I do not support terrorism. I do not encourage the intentional murder of innocent civilians. However, I do support the Palestinian fight for basic human rights as defined by the United Nations. Now I ask you: Do you support state-sponsored terrorism? Do you support the intentional murder of unarmed innocent Palestinians? Do you support the Palestinian fight for basic human rights?
I am honestly very saddened to hear of Eric Bokobza's friend's experiences. There is no excuse for such violence against innocent people, as The Holy Quran and The Holy Bible (Palestinians aren't just Muslim, many of them are Christian as well) make very clear. However, I am not without my own stories.
One day, a five-year-old Palestinian boy woke up and went outside to work on his family's farm as he did every day. That day, however, the boy did not to return. It turns out that an Israeli settler put his recreational vehicle in that field of that same farm, claiming it for Zion. When the boy was out harvesting his crops that morning, the settler shot and killed the boy. Now I ask you, what did that poor boy do to deserve such a fate?
But you are right, you said that the Israeli army conducts investigations upon such matters and they did! The Israeli settler, who shot and killed a five-year-old boy with absolutely no reason was sentenced with nine months of community service: the worst punishment an Israeli settler has every received for killing a Palestinian.
And this is not an isolated incident. Over 90 percent of such incidents (according to The Washington Report on Middle East Affairs) don't even go to trial.
Such problems have gotten so bad, in fact, that human rights activists from all over the world (mostly Europe) will now stand between the Palestinian farmers and the Israeli settlers while the farmers work on their land. The settlers know that they can kill a Palestinian and get away with it, but they dare not kill an international. They'll leave that to the Israeli army (Remember Rachel Corrie, the American who was deliberately run over by an Israeli bulldozer in 2003?)
You can read more stories on Amnesty International's website, The Noam Chomsky Archives, and even the United Nation's Web site. You will also find other atrocious human rights violations committed by the state of Israel on these Web sites. A few other stories can be found in the opinion piece I wrote in The Spectrum entitled "The Night of Broken Glass" in 2002.
I also resent the implication that all or even most of the Palestinians are evil, anti-Semitic terrorists. The Palestinians as well as the Arabs want peace even more than the Israelis do! The ratio of Palestinian deaths to Israeli deaths is 1-3, according to the World Press Review Online. This, they say, is down from 1-10 during Ehud Barak's term, which is down from 1-15 in Binyamin Netanyahu's term as Prime Minister.

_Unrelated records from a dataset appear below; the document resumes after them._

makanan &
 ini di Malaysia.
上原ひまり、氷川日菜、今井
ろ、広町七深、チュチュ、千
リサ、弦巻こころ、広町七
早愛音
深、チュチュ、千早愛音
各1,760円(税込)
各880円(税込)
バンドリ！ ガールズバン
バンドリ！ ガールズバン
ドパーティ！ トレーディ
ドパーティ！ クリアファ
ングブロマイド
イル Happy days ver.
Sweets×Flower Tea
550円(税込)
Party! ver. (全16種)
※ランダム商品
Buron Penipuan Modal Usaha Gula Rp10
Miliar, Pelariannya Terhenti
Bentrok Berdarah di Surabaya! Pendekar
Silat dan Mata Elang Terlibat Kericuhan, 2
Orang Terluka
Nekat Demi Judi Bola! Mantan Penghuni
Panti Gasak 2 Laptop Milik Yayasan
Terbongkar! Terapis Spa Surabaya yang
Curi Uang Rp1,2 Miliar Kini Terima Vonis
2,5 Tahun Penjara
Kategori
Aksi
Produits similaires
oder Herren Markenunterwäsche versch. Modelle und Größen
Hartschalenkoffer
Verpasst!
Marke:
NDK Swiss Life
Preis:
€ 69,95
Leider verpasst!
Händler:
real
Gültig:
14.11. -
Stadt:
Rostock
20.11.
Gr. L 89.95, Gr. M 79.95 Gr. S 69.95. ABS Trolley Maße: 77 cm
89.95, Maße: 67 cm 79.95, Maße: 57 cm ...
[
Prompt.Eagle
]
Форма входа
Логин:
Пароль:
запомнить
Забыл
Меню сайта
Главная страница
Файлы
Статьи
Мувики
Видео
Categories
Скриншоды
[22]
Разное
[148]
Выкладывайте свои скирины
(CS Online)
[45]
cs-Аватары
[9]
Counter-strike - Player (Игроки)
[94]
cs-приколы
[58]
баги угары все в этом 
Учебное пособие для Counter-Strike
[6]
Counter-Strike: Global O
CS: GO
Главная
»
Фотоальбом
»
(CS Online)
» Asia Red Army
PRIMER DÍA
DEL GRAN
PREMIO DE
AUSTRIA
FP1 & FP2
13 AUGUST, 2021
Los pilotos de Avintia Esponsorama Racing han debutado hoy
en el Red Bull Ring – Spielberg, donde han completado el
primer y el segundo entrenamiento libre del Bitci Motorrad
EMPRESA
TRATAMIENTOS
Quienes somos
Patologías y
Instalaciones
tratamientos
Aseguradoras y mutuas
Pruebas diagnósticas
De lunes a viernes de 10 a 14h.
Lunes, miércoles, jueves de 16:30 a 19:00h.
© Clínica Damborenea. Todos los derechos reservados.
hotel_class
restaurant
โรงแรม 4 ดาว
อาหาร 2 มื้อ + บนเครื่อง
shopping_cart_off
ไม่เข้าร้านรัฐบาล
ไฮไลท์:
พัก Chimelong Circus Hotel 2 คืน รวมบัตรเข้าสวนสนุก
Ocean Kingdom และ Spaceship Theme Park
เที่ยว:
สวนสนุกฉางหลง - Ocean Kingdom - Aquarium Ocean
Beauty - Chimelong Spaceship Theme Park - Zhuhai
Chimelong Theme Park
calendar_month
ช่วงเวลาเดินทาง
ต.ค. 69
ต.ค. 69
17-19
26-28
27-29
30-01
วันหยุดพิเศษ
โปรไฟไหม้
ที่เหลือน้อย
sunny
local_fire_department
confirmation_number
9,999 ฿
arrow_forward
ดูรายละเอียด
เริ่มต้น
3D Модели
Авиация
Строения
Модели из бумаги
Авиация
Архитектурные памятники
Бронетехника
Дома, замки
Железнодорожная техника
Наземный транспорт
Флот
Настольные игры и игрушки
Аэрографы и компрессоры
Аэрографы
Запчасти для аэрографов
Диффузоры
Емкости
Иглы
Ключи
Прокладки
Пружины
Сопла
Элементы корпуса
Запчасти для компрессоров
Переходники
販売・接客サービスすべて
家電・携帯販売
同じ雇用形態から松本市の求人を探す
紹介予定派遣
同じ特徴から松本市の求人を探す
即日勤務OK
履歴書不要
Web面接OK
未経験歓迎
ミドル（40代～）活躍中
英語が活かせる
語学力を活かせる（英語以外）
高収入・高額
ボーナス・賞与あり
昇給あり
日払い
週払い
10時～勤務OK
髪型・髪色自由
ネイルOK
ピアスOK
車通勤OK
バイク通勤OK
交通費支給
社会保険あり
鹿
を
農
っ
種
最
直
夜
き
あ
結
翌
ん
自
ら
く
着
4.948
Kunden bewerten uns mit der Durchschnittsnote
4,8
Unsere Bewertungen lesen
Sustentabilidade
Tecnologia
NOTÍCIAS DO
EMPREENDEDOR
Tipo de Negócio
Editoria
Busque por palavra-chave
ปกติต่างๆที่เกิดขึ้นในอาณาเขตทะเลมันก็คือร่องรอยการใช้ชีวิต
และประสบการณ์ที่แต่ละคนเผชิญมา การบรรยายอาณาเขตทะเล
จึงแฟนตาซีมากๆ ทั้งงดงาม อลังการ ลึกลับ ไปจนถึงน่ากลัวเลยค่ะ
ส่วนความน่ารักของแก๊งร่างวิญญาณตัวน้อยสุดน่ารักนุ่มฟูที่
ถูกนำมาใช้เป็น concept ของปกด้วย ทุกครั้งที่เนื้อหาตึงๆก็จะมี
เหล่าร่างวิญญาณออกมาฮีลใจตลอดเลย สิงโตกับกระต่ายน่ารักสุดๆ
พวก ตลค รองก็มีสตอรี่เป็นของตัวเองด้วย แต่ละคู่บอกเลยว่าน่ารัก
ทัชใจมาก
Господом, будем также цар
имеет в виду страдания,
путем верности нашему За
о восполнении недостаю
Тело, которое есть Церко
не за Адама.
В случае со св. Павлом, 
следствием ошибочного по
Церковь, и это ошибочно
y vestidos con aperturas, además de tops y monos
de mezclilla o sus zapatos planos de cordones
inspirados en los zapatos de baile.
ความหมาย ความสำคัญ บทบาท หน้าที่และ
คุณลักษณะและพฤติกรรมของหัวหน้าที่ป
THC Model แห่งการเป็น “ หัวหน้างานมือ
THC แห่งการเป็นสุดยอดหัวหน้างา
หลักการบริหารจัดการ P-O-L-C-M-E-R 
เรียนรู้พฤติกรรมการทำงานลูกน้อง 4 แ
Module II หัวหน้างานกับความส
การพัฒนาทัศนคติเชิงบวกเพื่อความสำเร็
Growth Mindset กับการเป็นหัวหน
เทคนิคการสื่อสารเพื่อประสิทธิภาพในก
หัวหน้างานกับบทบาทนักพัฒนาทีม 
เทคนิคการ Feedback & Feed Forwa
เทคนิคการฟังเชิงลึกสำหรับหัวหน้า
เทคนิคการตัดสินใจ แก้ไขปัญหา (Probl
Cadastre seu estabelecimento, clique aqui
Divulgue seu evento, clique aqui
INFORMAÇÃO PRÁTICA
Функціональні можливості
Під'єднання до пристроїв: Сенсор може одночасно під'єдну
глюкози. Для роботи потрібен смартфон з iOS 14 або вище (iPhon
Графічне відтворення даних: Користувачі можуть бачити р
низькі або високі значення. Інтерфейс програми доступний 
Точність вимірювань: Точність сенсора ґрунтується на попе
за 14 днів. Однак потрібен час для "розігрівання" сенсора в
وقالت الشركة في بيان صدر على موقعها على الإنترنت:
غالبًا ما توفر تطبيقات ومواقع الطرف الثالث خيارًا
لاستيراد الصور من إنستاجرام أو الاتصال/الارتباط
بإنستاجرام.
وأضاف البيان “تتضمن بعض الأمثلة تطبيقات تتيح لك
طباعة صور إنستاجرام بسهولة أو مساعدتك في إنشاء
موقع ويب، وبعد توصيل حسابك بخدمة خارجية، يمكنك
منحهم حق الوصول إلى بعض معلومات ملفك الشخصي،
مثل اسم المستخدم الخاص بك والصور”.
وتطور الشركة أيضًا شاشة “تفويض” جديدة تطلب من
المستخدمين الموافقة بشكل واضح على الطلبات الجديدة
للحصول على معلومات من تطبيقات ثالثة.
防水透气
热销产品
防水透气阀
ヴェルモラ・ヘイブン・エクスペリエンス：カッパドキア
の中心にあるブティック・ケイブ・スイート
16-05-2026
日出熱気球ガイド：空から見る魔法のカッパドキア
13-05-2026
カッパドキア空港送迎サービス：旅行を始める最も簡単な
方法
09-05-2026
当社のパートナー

The Palestinians are sick of fighting, as the continuous attempts at ceasefires by Hamas shows. Sadly, Hamas continuously feels compelled to break their ceasefire after Israel takes advantage of such a halt in terrorism by bulldozing more houses and instilling their own forms of state-sponsored terrorism.
You cannot violate the human rights of people in such a manner and not expect at least some of them to stage armed revolution, be it in their best interest or not. Here in America, the Sons of Liberty would tar and feather a loyalist of the English crown, and that was just over taxes!
The Palestinian people are undoubtedly an oppressed people who are simply looking to end their pain and torture brought on by the Israeli government and certainly do not want to destroy Israel. They want to live peacefully, side by side with Israel as written in the Saudi peace plan (ratified unanimously by the Arab League) and also in the Roadmap to Peace.